Op 28 februari 1705 verkrijgt Maria van Bartholomeeus van Oirle een schuldbrief ten bedrage van f400,00, luidende ten laste van Cornelis Jan Tielemans van Oirle (RAT R429 f11v). 
Coletta Gabriel van Loon verklaart op 20 maart 1705 aan Maria Cauwenbergh, weduwe van Johan Houtepen, uit hoofde van geldlening schuldig te zijn een bedrag groot f400,00 tegen een rente van 4% per jaar (RAT N50 f48). Deze schuldbrief oftewel obligatie wordt op 17 januari 1724 gecasseerd doordat Nicolaes Andries van Dijck op dat moment aan Jan Baptista de Roij verklaart schuldig te zijn een bedrag groot f 400,00 tegen een rente van 4% per jaar (RAT N70 f81). Janbaptist treedt hierbij kennelijk op als echtgenoot van Engelina Houtepen, die enig erfgename is van haar moeder, Maria Cauwenbergh.

NOG NAKIJKEN: RHCT N16 f.286 (1676) ? inz. Jan Hautepen 

[2] Achtergrond informatie bij Angela (Engelina):
Sr Jan Baptista de Roij, koopman in wollen lakenen, en juffrouw Engelina Houtepen, echtelieden en wonende op de Heuvel te Tilburg, laten op 28 juli 1733 hun testament opmaken door notaris Andries van der Burght, waarbij zij elkaar tot enig erfgenaam benoemen van hun gehele nalatenschap onder de verplichting om hun kinderen naar hun staat en vermogen op te voeden en bij het verkrijgen van hun meerderjarigheid dan wel bij hun huwelijk een bedrag van f1.500,00 te geven (RAT N72 f12). 

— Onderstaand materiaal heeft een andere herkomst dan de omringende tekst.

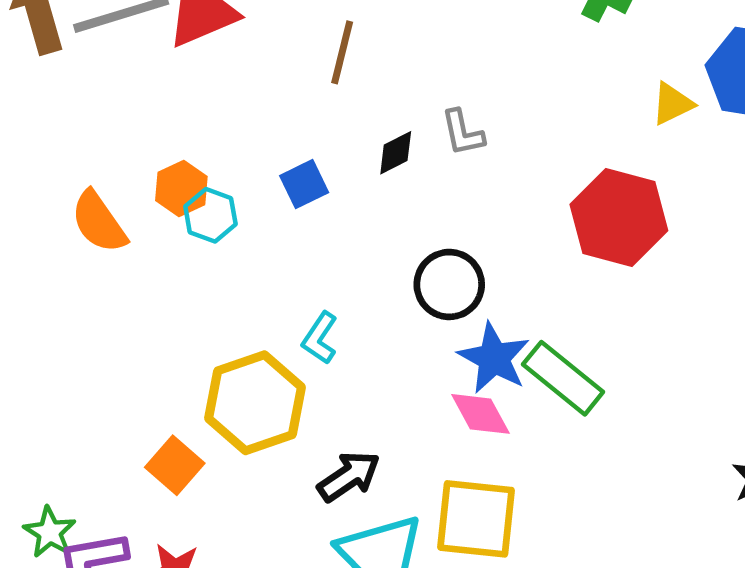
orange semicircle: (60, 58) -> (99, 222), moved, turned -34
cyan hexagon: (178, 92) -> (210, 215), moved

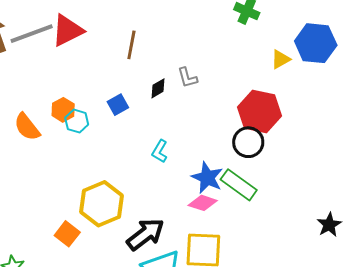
black circle: (449, 284) -> (248, 142), moved
cyan L-shape: (320, 338) -> (160, 151), moved
pink diamond: (480, 414) -> (203, 203), turned -40
black arrow: (349, 476) -> (145, 234), size x1.4

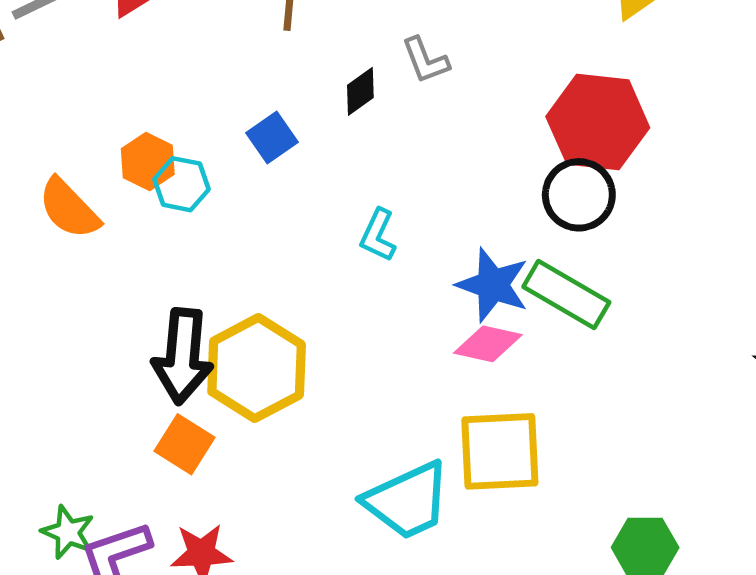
black arrow: (145, 234) -> (183, 356), moved, turned 138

Uit het huwelijk zijn vijf kinderen geboren: Joannes Norbertus werd op 2 april 1706 gedoopt in Tilburg als zoon van Jois de Roij en Engelina Houtepen, op 10 augustus 1708 Gerardus de Rooij, op 30 juli 1709 Augustinus, op 17 januari 1713 Maria Joanna en op 24 mei 1720 Judith Catharina. Maria Joanna is zeer waarschijnlijk voor 1744 overleden, aangezien zij niet wordt genoemd in de hierna gemelde huurovereenkomst en de akte van verdeling die in 1744 en 1746 zijn opgemaakt.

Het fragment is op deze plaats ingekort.